Renewable energy sources consist of solar, hydro, wind, geothermal, ocean and biomass. The most common advantage of each is that they are renewable and cannot be depleted. They are a clean energy, as they don’t pollute the air, and they don’t contribute to global warming or greenhouse effects. Since their sources are natural the cost of operations is reduced and they also require less maintenance on their plants. A common disadvantage to all is that it is difficult to produce the large quantities of electricity their counterpart the fossil fuels are able to. Since they are also new technologies, the cost of initiating them is high.
Solar energy makes use of the sun’s energy.

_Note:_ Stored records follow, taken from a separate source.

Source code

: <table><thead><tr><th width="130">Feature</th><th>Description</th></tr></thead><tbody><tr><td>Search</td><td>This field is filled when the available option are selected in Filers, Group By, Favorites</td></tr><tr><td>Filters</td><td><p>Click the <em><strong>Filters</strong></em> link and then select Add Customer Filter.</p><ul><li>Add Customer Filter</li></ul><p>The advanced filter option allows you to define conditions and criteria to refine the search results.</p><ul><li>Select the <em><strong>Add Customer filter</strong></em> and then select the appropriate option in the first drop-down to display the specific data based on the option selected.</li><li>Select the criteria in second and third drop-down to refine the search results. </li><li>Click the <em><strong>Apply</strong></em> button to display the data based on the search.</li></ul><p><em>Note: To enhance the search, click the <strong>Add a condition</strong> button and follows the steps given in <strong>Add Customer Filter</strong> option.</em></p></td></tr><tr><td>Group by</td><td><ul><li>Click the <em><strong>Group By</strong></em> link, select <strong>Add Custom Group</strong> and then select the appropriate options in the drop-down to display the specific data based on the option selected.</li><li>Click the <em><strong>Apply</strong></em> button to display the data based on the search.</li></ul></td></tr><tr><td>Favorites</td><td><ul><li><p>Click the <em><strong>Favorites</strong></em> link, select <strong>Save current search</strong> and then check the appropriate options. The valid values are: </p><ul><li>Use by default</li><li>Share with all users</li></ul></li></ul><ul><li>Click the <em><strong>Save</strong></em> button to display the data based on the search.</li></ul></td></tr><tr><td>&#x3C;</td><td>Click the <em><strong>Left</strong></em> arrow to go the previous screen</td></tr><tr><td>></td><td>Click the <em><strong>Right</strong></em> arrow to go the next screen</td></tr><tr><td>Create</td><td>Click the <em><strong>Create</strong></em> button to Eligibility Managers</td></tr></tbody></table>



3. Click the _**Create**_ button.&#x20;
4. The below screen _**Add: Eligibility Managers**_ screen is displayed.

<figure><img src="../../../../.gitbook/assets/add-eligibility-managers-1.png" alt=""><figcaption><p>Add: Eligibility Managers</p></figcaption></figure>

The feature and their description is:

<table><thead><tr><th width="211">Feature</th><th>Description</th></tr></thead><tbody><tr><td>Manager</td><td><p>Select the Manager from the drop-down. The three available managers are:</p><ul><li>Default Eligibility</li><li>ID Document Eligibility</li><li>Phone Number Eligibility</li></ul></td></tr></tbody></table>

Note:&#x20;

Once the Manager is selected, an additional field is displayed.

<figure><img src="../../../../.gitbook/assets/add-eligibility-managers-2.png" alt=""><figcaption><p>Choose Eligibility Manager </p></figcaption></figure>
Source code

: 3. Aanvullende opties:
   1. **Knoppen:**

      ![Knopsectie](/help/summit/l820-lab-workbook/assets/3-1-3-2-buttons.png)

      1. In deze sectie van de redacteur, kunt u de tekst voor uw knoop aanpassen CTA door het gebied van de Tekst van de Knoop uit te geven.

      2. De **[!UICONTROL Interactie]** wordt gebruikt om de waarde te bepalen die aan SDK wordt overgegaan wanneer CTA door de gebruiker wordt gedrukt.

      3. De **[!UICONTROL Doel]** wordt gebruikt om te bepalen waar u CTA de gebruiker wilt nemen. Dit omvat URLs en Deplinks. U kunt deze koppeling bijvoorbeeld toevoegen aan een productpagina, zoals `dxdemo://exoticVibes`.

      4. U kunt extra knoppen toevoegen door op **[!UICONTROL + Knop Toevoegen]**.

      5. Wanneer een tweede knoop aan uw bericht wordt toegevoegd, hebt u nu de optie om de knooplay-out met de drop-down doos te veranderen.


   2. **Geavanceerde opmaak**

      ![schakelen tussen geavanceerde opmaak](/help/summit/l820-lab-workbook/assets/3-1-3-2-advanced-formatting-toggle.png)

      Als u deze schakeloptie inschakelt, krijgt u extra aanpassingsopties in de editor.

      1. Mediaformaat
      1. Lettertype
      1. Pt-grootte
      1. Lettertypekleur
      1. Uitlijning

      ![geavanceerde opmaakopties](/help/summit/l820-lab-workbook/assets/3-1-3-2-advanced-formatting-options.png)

It is advantageous because the systems can fit into existing buildings and it does not affect land use. But since the area of the collectors is large, more materials are required. Solar radiation is also controlled by geography. And it is limited to daytime hours and non-cloudy days.
Wind energy uses the power of the wind to produce electricity. Although it is the largest job producer, it is reliant on strong winds. Wind turbines are large and, although you can use the area under them for farming, many consider them unattractive looking. They are also very noisy to operate. In addition, they threaten the wild bird population.
Hydroelectric energy uses water to produce power. This is the most reliable of all the renewable energy sources. On the down side, it affects ecology and causes downstream problems. The decay of vegetation along the riverbed can cause the buildup of methane. Methane is a contributing gas to greenhouse effect. Dams can also alter the natural river flow and affect wildlife. Colder, oxygen poor water can be released into the river, killing fish. And the release of water from the dam can cause flooding.
Geothermal energy uses steam from the Earth’s ground to generate power. It uses smaller land areas than other power plants. They can run 24 hours per day, every day of the year. Disadvantages are that it is very site specific and, along with the heat from the Earth, it can also bring up toxic chemicals when obtaining the steam. Drilling geothermal reservoirs and finding them can be an expensive task.
Biomass electricity is produced through the energies from wood, agricultural and municipal waste. It helps save on landfill waste but transportation can be expensive and ecological diversity of land may be affected. In addition, its process needs to be made simpler.
Ocean energy is a clean and abundant energy form. It does, however, have high costs. Ocean thermal energy also requires close to a forty degree Fahrenheit difference in water temperature year round. In addition, construction and laying pipes can cause damage to the ecosystem.
There are many advantages to the use of renewable energy sources. There are also some disadvantages. The fact is energy demands will continue to increase. Through research and development, as well as, new technologies, the hope is many of the disadvantages of renewable sources of energy can be eliminated and we can successfully incorporate it into our power supplies.